Для утверждения сей, ее сердцу приятной связи, Королева молит Царя, чтобы он указал: 1) основательнее рассмотреть дело о сомнительном долге купцев Лондонских; 2) судить их только великому Боярину Годунову, благотворителю Англичан; 3) давать им, как было в Царствование Иоанново, свободный путь из Москвы в Бухарию, в Шамаху и в Персию, без задержания и без всякого осмотра товаров в Казани и в Астрахани; 4) Царским сановникам не брать у них ничего силою, без платежа денег; 5) отменить всякую заповедь в товарах, покупаемых Англичанами в России; 6) способствовать им в отыскании земли Китайской, давать вожатых, суда и лошадей на всех дорогах; 7) без письменного вида от Елисаветы не пускать никаких гостей в пристани между Варгавом и Двинским устьем, ни в Новгород; 8) денежным Российским мастерам беспошлинно переливать ефимки для купцев Лондонских; 9) ни в каких преступлениях не пытать Англичан, но отсылать к их старосте или прикащику, или в Англию для казни; 10) никого из них не беспокоить в рассуждении Веры. – Сим докажет Царь любовь к Елисавете».
Бояре написали в ответ: «Государь наш, благодаря Королеву за доброе к нему расположение, сам искренно желает ее дружбы, подобно своему великому родителю; но не может согласиться с тем, чтобы взаимная любовь Венценосцев питалась делами купечества и чтобы без торговли они уже не имели средств сноситься друг с другом.
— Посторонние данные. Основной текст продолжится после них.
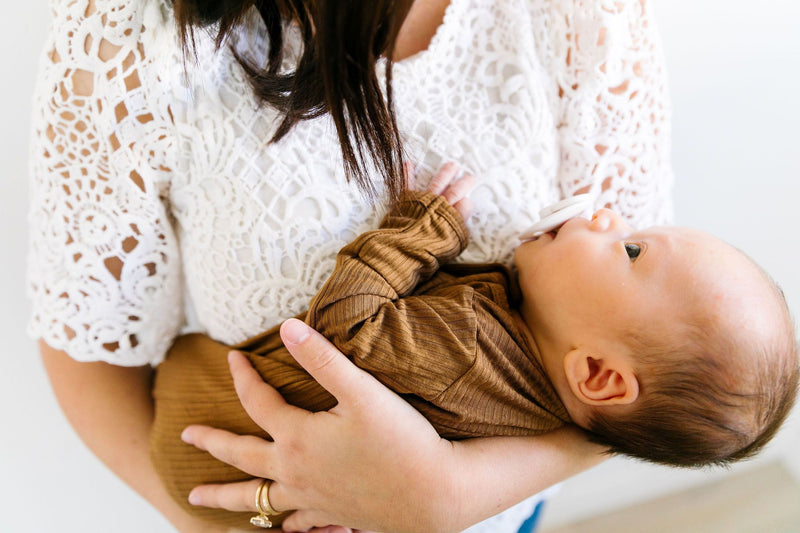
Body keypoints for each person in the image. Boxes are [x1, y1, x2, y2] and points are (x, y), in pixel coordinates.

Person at [28, 0, 682, 531]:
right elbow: (88, 336)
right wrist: (214, 522)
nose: (608, 229)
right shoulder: (126, 32)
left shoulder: (588, 15)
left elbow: (654, 367)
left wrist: (451, 494)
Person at [149, 165, 798, 529]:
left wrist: (422, 227)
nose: (607, 215)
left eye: (631, 249)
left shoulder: (466, 349)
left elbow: (347, 326)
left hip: (199, 422)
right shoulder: (538, 389)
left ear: (597, 374)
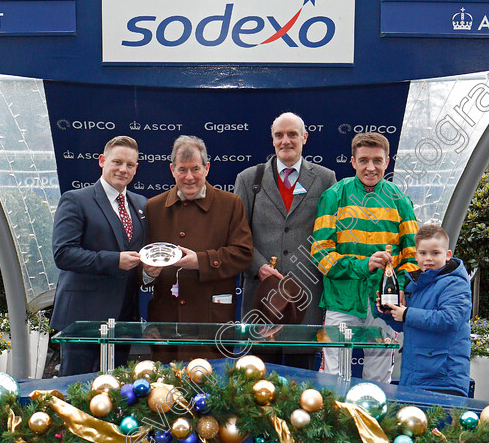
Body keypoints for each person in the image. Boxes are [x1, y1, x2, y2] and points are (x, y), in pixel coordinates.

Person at [310, 131, 419, 381]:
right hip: (341, 299)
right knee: (333, 375)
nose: (371, 167)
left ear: (387, 161)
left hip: (385, 302)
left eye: (377, 160)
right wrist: (364, 265)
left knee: (380, 377)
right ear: (353, 162)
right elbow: (320, 252)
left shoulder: (401, 200)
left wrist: (399, 286)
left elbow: (413, 256)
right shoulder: (334, 196)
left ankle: (374, 420)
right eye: (364, 160)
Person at [234, 112, 336, 368]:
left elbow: (332, 234)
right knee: (257, 373)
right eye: (279, 135)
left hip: (307, 294)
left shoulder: (325, 179)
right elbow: (237, 234)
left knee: (300, 377)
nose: (285, 140)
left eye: (292, 134)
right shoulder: (248, 179)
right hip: (261, 293)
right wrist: (259, 266)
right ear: (272, 140)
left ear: (304, 137)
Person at [144, 135, 253, 361]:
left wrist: (201, 261)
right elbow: (143, 259)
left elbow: (243, 254)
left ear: (207, 168)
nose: (189, 177)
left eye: (195, 168)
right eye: (182, 170)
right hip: (166, 325)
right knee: (165, 392)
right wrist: (147, 272)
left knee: (212, 389)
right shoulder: (153, 207)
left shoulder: (231, 204)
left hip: (212, 324)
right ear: (172, 170)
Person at [50, 135, 145, 376]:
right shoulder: (75, 200)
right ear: (102, 161)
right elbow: (63, 254)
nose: (123, 169)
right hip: (82, 319)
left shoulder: (141, 204)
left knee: (117, 393)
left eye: (130, 165)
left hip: (123, 320)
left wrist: (150, 271)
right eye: (117, 162)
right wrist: (115, 261)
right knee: (75, 391)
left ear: (136, 169)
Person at [376, 224, 471, 396]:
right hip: (414, 376)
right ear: (415, 255)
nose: (428, 258)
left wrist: (406, 313)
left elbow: (450, 319)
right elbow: (407, 325)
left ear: (447, 255)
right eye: (423, 253)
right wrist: (389, 313)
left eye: (435, 253)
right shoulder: (415, 283)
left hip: (444, 380)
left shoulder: (455, 283)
Такие выражения непристойны. Царь хочет жить в братстве с знаменитыми Монархами, с Султаном, Императором, Королями Испанским, Французским, с Елисаветою, и со всеми не для выгоды купцев, а для своего обычая государственного. В удовольствие Елисавете он жаловал гостей Лондонских, которые, забыв его милости, начали жить обманом, не платить долгов, ездить тайно в другие земли как лазутчики, в письмах злословить Россию, преграждать путь иноземным кораблям к Двинскому устью – одним словом, заслуживали казнь по уставам всех Государств; но Царь из уважения к Королеве, щадил преступников, и писал к ней о делах их; щадит и теперь: се его воля!
1) Хотя долг купцев Лондонских ни мало несомнителен; хотя сие дело было уже основательно рассмотрено в Царском Совете: но Государь из великодушия уступает им половину, требуя, чтобы они немедленно заплатили 12 тысяч рублей. – 2) Непристойно самому великому, ближнему Боярину и шурину Царскому судить купцев: ему вверено Государство; без его ведома ничего не делается: но судить Англичан будут люди приказные, а ему только докладывать. – 3) Из особенной любви к сестре своей, Елисавете, Государь дозволяет Англичанам ездить чрез Россию в Бухарию и в Персию, не платя пошлины с товаров, хотя другим иноземцам и не велено ни за версту ездить далее Москвы. – 4) Он не терпит, чтобы в его земле силою отнимали чужую собственность, у кого бы то ни было. – 5) Завета нет и не будет для гостей Лондонских в покупке наших товаров, кроме воска, вымениваемого иноземцами в России единственно на ямчугу или на зелье и серу. – 6) Невозможно Царю пускать иноземцев чрез Россию для отыскания других Государств. – 7) Удивительно, что Королева снова объявляет требование столь неблагоразумное и недружелюбное: мы сказали и повторяем, что в угодность Англии не затворим своих пристаней и не изменим нашего закона в торговле: свободы. – 8) Англичане вольны делать деньги, платя известную пошлину, как и Россияне. – 9) Никаких чужестранцев не пытают в России: Англичан же, обвиняемых в самых тяжких преступлениях, отдают их старостам. – 10) До Веры нет и дела Государю нашему: всякий мирно и спокойно живет в своей, как всегда у нас бывало и будет».